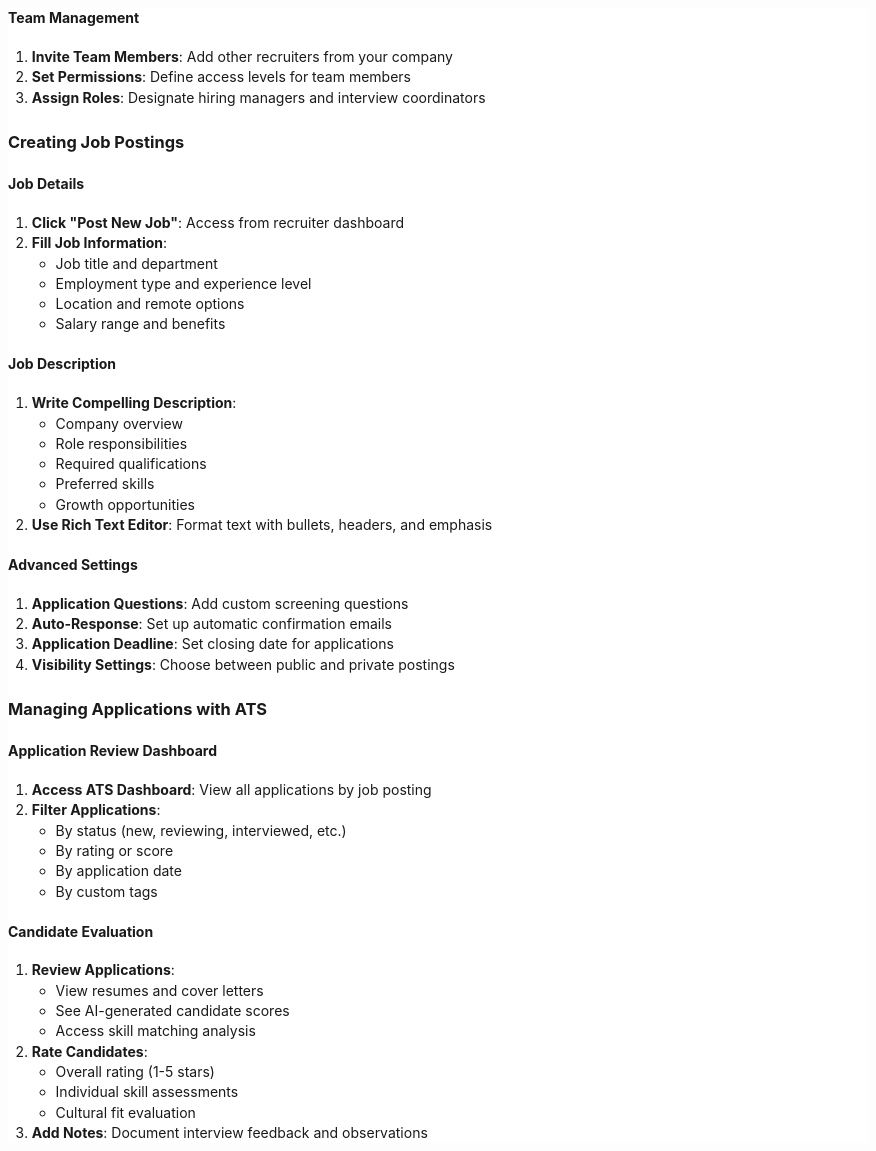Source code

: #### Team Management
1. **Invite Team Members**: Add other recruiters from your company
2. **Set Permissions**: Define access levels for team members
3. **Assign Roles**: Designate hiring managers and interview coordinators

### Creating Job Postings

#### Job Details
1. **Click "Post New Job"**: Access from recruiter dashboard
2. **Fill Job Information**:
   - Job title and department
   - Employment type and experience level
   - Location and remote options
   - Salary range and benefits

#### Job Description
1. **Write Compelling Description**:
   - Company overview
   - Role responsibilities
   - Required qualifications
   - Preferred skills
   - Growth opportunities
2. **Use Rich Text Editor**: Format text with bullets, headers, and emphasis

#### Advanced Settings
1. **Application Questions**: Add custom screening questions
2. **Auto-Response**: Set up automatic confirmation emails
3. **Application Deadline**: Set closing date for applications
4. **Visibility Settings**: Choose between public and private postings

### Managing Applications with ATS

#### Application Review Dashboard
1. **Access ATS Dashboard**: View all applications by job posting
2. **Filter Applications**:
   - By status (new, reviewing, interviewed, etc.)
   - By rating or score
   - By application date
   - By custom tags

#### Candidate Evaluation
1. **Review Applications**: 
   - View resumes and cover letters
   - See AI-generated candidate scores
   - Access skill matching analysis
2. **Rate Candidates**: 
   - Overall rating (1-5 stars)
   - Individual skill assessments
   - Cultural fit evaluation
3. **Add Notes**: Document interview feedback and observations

* * *

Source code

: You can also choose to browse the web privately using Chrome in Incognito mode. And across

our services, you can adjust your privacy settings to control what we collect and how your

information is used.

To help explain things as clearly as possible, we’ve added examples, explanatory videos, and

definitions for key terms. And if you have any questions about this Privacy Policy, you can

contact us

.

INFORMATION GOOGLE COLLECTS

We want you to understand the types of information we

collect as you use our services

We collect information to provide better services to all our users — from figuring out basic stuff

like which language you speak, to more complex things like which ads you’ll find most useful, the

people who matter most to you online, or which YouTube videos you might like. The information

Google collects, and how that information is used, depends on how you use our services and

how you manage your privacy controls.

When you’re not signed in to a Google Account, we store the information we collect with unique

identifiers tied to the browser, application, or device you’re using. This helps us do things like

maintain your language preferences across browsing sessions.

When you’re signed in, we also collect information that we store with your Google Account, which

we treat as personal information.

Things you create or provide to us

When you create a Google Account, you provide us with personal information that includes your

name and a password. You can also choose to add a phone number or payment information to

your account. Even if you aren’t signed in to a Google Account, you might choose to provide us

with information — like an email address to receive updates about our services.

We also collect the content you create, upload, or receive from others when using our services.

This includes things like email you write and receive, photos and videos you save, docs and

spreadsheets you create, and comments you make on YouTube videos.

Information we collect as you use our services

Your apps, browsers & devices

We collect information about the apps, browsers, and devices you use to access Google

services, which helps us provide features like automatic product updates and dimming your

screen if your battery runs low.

* Problem description
Each line of the listing that includes the word "custom" counts once; give the total as a single number.

* Response
2